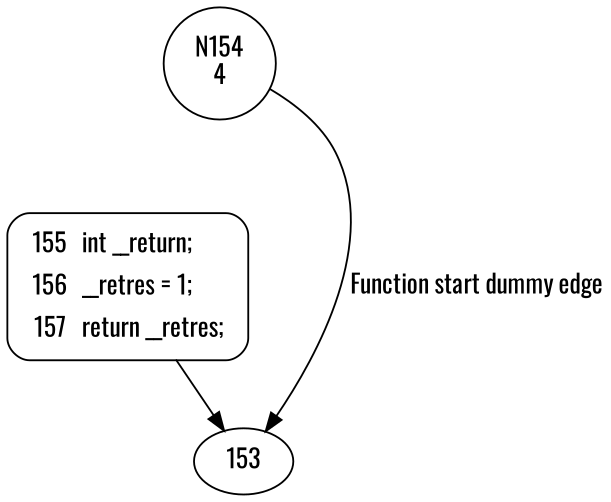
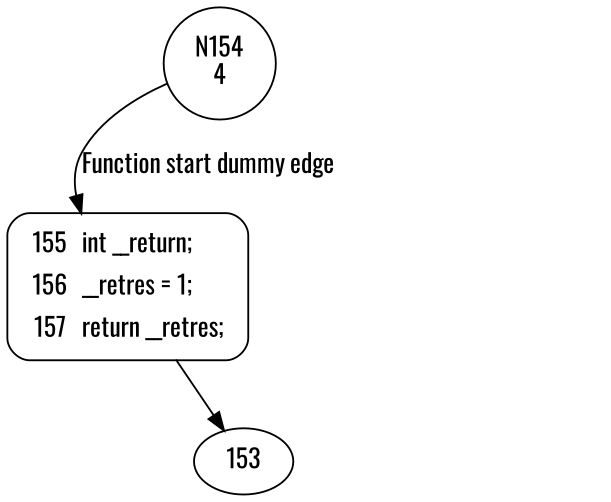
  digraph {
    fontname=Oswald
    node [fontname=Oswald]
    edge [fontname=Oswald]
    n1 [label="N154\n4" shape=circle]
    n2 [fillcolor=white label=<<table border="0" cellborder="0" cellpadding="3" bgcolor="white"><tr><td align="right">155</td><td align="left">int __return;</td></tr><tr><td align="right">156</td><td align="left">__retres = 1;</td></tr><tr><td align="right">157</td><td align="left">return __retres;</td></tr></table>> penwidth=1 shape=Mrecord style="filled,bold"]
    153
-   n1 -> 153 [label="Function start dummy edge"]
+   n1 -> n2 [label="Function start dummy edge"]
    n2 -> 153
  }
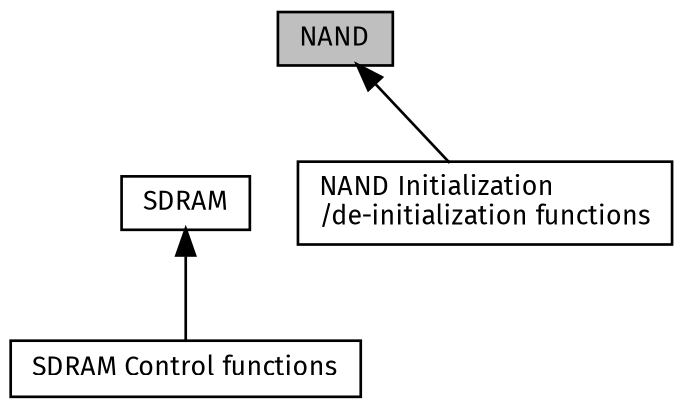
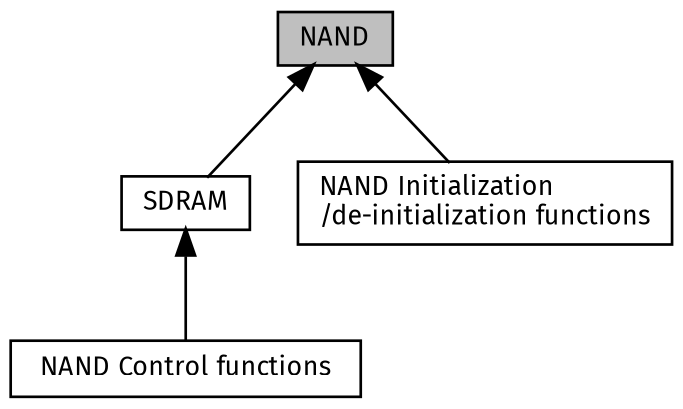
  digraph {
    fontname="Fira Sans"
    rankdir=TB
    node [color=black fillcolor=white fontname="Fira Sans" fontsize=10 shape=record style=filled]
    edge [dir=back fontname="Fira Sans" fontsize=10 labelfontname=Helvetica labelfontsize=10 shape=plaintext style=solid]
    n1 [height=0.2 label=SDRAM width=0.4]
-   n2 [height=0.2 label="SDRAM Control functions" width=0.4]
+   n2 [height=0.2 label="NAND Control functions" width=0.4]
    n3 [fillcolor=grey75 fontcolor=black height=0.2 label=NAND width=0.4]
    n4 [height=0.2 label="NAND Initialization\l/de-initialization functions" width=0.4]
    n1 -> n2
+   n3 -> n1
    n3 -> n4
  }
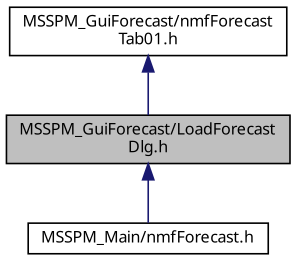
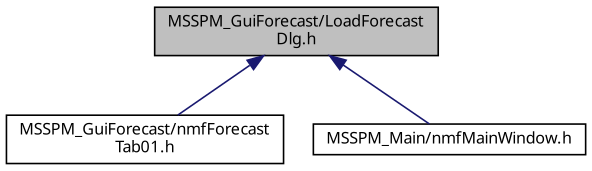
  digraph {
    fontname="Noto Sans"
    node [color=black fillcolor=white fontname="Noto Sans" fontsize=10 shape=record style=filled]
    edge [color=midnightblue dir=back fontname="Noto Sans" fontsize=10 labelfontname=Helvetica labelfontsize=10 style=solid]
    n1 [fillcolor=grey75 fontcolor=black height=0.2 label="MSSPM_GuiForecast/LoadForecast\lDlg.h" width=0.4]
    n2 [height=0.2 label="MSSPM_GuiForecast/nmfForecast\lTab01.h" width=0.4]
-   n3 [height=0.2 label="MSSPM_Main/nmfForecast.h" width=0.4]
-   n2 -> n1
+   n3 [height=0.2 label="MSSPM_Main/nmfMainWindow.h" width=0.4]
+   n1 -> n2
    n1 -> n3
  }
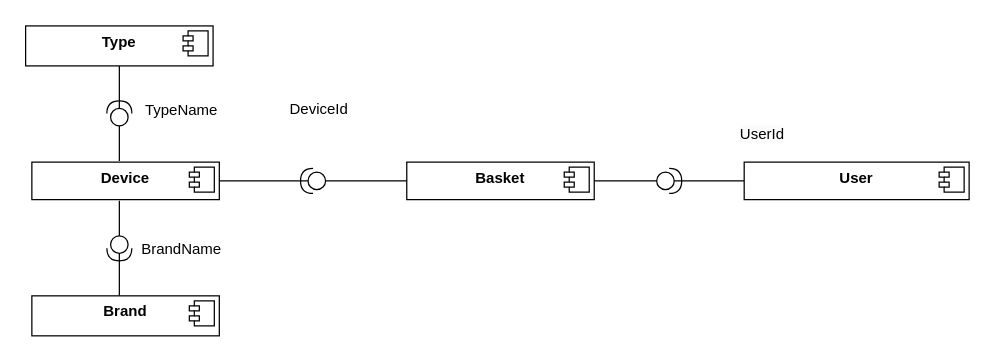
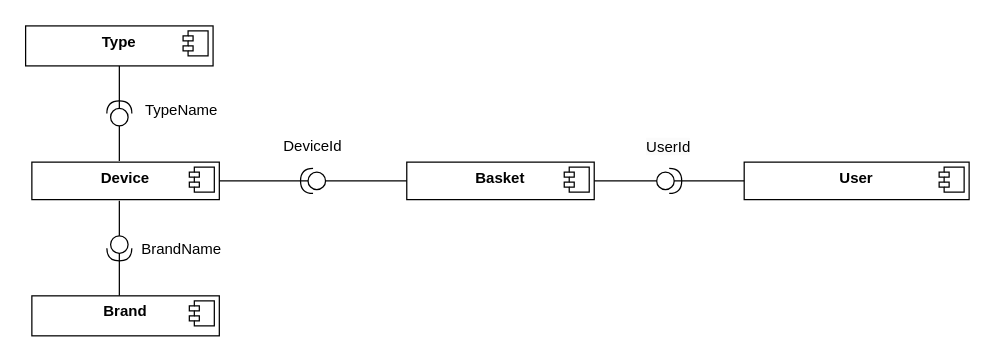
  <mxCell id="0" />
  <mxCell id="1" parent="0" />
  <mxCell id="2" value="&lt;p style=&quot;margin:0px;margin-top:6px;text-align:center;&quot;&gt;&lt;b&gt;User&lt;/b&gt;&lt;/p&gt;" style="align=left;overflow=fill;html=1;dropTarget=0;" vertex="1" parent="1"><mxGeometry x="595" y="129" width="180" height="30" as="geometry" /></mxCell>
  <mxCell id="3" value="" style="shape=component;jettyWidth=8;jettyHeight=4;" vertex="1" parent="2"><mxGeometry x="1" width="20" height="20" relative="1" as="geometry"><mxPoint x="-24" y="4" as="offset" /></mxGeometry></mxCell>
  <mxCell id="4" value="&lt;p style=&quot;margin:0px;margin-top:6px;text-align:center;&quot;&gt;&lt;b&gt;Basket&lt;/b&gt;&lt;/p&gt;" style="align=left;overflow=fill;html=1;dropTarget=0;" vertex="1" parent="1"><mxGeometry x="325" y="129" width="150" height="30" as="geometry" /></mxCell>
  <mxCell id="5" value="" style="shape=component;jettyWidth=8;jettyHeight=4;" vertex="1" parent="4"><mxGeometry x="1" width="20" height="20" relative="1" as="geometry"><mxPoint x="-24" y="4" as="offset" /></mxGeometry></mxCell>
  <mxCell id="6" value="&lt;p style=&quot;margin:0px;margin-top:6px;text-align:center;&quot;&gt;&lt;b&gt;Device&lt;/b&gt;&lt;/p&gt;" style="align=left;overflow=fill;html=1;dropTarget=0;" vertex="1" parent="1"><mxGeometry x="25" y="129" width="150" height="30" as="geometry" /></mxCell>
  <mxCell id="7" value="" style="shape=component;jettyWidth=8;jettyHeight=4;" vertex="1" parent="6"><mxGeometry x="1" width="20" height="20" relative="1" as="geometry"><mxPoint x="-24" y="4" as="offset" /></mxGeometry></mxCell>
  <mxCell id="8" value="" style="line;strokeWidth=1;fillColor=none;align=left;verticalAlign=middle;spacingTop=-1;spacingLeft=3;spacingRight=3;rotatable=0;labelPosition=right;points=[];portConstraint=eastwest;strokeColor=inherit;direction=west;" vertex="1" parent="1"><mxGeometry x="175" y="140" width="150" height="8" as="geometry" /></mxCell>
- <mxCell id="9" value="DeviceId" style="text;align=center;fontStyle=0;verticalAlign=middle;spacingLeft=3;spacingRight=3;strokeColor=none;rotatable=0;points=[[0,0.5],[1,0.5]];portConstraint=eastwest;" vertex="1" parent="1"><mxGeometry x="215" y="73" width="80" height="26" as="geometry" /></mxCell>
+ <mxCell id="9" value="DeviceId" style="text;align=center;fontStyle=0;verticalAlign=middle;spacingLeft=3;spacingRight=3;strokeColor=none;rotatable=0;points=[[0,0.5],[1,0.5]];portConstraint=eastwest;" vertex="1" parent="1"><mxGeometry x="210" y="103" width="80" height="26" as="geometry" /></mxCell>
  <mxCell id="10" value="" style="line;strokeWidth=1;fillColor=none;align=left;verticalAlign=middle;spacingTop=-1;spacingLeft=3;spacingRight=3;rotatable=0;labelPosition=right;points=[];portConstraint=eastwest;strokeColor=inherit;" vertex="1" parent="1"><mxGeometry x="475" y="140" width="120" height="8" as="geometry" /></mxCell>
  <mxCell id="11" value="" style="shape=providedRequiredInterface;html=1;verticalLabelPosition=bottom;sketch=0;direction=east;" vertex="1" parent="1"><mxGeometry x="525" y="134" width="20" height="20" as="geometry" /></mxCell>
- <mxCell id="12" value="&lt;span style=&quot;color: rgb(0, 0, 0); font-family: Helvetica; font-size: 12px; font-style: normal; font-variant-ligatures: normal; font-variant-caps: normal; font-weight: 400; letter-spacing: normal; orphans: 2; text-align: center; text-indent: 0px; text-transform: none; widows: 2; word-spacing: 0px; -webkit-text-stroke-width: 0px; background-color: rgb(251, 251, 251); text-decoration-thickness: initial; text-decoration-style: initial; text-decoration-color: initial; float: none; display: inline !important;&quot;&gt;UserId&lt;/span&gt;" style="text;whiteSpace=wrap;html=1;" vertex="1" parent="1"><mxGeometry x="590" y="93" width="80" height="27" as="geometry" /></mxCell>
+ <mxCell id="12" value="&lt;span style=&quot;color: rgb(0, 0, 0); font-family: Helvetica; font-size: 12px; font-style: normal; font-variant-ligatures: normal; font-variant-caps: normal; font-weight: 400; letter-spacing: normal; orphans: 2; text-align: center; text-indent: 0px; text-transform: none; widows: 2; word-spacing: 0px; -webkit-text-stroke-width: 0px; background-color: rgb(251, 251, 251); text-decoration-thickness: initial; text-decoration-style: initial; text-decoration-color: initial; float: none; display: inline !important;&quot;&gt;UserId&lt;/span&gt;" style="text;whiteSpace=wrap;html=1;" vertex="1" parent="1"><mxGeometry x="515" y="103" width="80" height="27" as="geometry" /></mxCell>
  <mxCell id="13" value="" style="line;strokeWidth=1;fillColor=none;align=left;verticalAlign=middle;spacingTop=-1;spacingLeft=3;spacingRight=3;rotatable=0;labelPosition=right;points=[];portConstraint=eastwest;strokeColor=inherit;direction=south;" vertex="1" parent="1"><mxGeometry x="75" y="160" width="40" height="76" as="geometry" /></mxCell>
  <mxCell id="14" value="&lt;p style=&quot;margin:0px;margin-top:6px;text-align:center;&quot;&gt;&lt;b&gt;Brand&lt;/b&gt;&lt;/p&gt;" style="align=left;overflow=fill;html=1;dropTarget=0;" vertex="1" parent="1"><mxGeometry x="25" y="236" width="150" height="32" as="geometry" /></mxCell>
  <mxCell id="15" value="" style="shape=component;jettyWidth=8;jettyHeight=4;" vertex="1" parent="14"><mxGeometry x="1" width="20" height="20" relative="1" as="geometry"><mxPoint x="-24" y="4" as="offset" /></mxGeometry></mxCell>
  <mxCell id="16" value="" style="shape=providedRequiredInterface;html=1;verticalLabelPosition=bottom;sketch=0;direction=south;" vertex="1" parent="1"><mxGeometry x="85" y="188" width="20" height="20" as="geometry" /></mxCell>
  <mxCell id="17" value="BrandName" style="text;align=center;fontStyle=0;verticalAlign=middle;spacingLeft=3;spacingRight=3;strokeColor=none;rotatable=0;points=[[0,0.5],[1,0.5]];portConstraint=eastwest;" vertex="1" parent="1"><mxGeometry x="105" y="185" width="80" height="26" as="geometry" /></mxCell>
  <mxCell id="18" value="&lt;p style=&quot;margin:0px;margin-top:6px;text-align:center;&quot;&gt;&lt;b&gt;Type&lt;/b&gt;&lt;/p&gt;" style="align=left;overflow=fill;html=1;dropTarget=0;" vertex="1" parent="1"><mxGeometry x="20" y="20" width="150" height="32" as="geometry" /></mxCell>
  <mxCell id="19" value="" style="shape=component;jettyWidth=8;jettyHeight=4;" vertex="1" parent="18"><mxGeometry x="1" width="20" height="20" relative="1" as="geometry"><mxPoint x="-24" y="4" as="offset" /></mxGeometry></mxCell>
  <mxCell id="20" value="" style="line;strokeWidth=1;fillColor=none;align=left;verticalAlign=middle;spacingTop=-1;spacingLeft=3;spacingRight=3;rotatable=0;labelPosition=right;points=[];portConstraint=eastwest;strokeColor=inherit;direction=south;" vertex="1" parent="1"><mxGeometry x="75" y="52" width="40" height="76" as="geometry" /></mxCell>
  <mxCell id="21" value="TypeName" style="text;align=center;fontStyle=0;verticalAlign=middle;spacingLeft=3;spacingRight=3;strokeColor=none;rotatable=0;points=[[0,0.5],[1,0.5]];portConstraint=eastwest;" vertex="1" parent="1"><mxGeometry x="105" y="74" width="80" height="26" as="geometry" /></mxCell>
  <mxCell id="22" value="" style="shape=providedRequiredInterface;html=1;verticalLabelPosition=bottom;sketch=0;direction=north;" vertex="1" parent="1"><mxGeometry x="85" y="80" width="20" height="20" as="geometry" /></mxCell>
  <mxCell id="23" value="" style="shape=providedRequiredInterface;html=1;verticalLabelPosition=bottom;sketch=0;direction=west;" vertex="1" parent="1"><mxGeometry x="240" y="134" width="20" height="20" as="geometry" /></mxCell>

EXERCISE AIM ::
Collect every line above that contains the string "Control".

RESULT ::
-   n2 [height=0.2 label="SDRAM Control functions" width=0.4]
+   n2 [height=0.2 label="NAND Control functions" width=0.4]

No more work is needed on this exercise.